A newly created mobile app allows students to monitor the spread of the flu around campus, says researchers at Duke University and the University of North Carolina-Chapel Hill. This app provides students with a personalized, daily forecast for each patient.
Flu season starts to ramp up as early as October, and college students are one of the most prone to the virus. If a surface is not regularly disinfected, bacteria can grow and multiply up to 31% every day. Therefore, college students are more likely to spread viruses due to factors such as close living quarters, low vaccination rates, and busy calendars.
To test their flu-tracking model, researchers got together a sample of about 100 students at the University of Michigan. During 10 weeks in the 2013 flu season, these students carried Android smartphones with built-in software known as iEpi. This software was created as a way for doctors to monitor the spread of the virus, as well as identify at-risk students before they get sick. The program uses Wi-Fi, Bluetooth, and GPS technology to monitor where the student went, and those they came into contact with.

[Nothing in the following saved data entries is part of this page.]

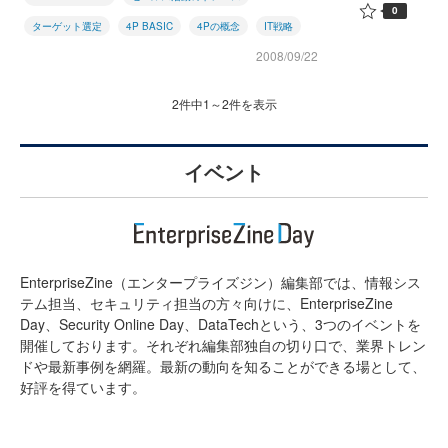
0
ターゲット選定
4P BASIC
4Pの概念
IT戦略
2008/09/22
2件中1～2件を表示
イベント
EnterpriseZine（エンタープライズジン）編集部では、情報シス
テム担当、セキュリティ担当の方々向けに、EnterpriseZine
Day、Security Online Day、DataTechという、3つのイベントを
開催しております。それぞれ編集部独自の切り口で、業界トレン
ドや最新事例を網羅。最新の動向を知ることができる場として、
好評を得ています。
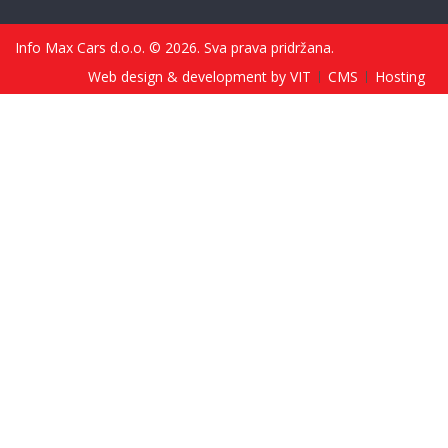
Info Max Cars d.o.o. © 2026. Sva prava pridržana.
Web design & development by VIT
CMS
Hosting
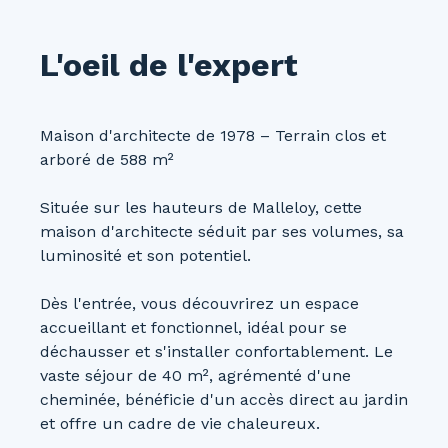
L'oeil de l'expert
Maison d'architecte de 1978 – Terrain clos et
arboré de 588 m²
Située sur les hauteurs de Malleloy, cette
maison d'architecte séduit par ses volumes, sa
luminosité et son potentiel.
Dès l'entrée, vous découvrirez un espace
accueillant et fonctionnel, idéal pour se
déchausser et s'installer confortablement. Le
vaste séjour de 40 m², agrémenté d'une
cheminée, bénéficie d'un accès direct au jardin
et offre un cadre de vie chaleureux.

Students were also asked to record their symptoms every week online. Students who reported symptoms such as coughing, fever, chill, or aches were asked to provide throat swabs to determine if they had the flu, or a common cold.
”We didn’t have this kind of personalized health data until a few years ago,” says statistician Katherine Heller, one of the developers of the predication model. “But now, smartphones and wearable health and fitness devices allow us to collect information like a person’s heart rate, blood pressure, social interactions, and activity levels with much more regularity and more accurately than was possible before. You can keep a continuous logbook.”
Once researchers gathered and analyzed the data, the model provided students with their odds of spreading or contracting the flu on any given day. It also suggested personal health habits to help them prevent the spread of germs, such as hand washing or flu shots.
The researchers presented their findings on August 12, during the 21st International Conference on Knowledge Discovery and Data Mining in Sydney, Australia.